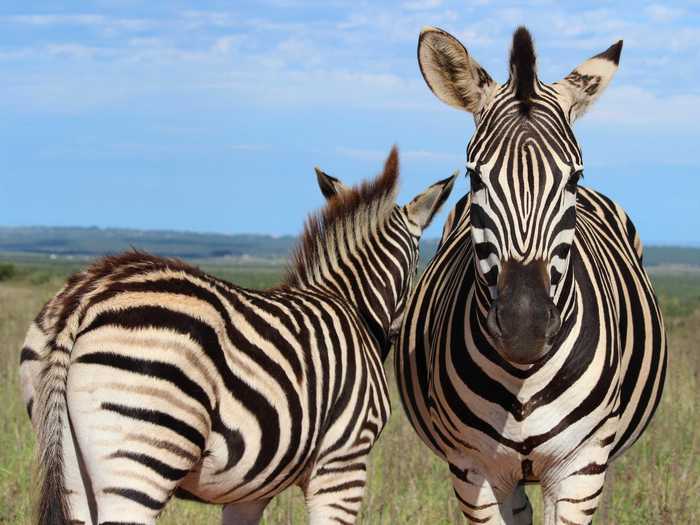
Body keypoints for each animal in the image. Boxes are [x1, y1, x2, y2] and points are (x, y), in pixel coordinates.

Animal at [19, 147, 456, 524]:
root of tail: (86, 296)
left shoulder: (252, 487)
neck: (350, 303)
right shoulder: (343, 462)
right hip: (143, 451)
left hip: (71, 463)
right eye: (419, 263)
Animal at [394, 26, 668, 520]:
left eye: (574, 179)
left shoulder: (582, 468)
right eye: (475, 178)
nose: (525, 328)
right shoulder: (474, 470)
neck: (524, 382)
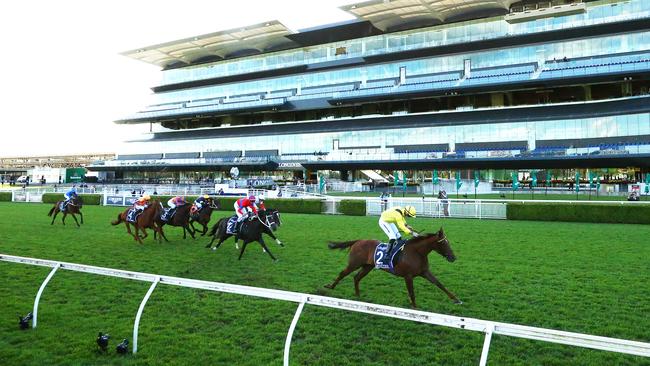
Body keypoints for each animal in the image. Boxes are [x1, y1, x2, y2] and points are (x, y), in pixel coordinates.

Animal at [324, 229, 460, 308]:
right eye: (444, 243)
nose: (453, 257)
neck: (417, 252)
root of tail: (358, 241)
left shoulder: (424, 272)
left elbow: (439, 284)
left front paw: (456, 299)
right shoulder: (408, 276)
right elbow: (412, 293)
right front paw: (415, 308)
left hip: (368, 266)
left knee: (356, 277)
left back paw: (358, 295)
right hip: (354, 264)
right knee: (343, 273)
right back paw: (330, 286)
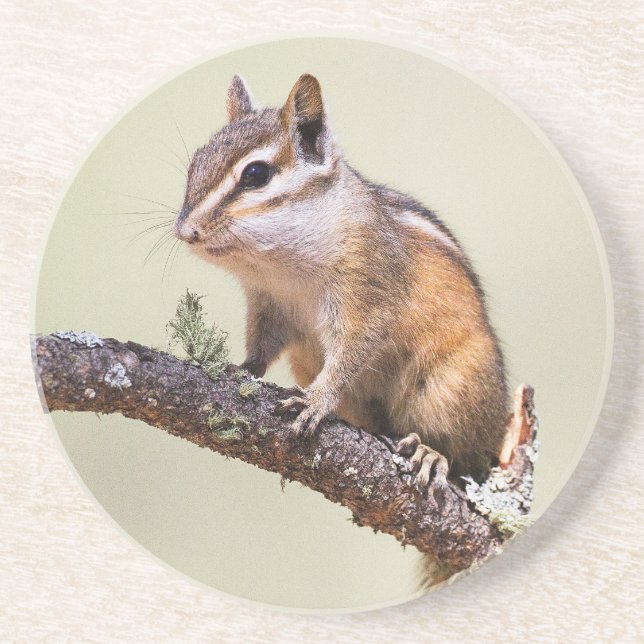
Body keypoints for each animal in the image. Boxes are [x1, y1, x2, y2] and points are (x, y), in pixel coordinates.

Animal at [174, 73, 509, 488]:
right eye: (195, 163)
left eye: (255, 174)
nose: (185, 231)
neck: (280, 268)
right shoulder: (267, 304)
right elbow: (262, 345)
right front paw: (241, 368)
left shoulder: (367, 292)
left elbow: (350, 354)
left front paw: (316, 400)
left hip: (450, 390)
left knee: (464, 455)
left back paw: (431, 453)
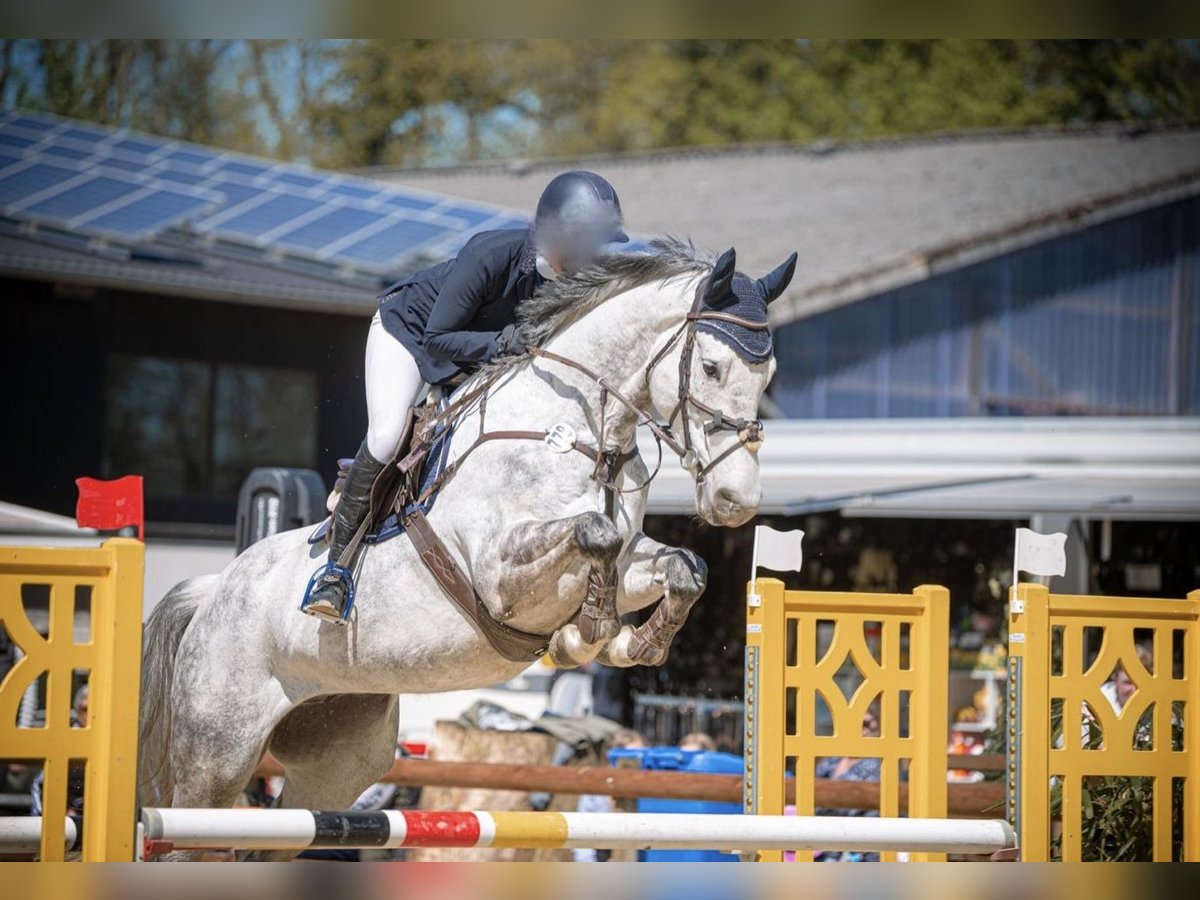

####

● **Exercise objective**: Up to and including the line with "neck: (280, 268)", copy the data above from its first line. Skip pictures.

● **Reply to the task**:
Body keypoints for each animal in the image. Boxes are [x1, y1, x2, y2] and points are (x, y), in pixel coordinates.

Animal at [19, 147, 456, 524]:
root of tail: (86, 296)
left shoulder: (252, 487)
neck: (350, 303)
right shoulder: (343, 462)
right hip: (143, 451)
left hip: (71, 463)
right eye: (419, 263)
Animal at [394, 26, 668, 520]:
left eye: (574, 179)
left shoulder: (582, 468)
right eye: (475, 178)
nose: (525, 328)
right shoulder: (474, 470)
neck: (524, 382)
Body keypoints for each animal in the image. Boxes are [x1, y1, x2, y2] and points are (x, y), in pixel coordinates.

Animal at [324, 229, 460, 308]:
right eye: (444, 243)
nose: (453, 257)
neck: (417, 252)
root of tail: (358, 241)
left shoulder: (424, 272)
left elbow: (439, 284)
left front paw: (456, 299)
right shoulder: (408, 276)
right elbow: (412, 293)
right front paw: (415, 308)
left hip: (368, 266)
left knee: (356, 277)
left back paw: (358, 295)
right hip: (354, 264)
right knee: (343, 273)
right back paw: (330, 286)
Body keypoints for each animal in the image. Boxes are [x1, y1, x2, y2] and points are (x, y), in pixel coordinates.

Animal at [174, 73, 509, 488]:
right eye: (195, 163)
left eye: (255, 174)
nose: (185, 231)
neck: (280, 268)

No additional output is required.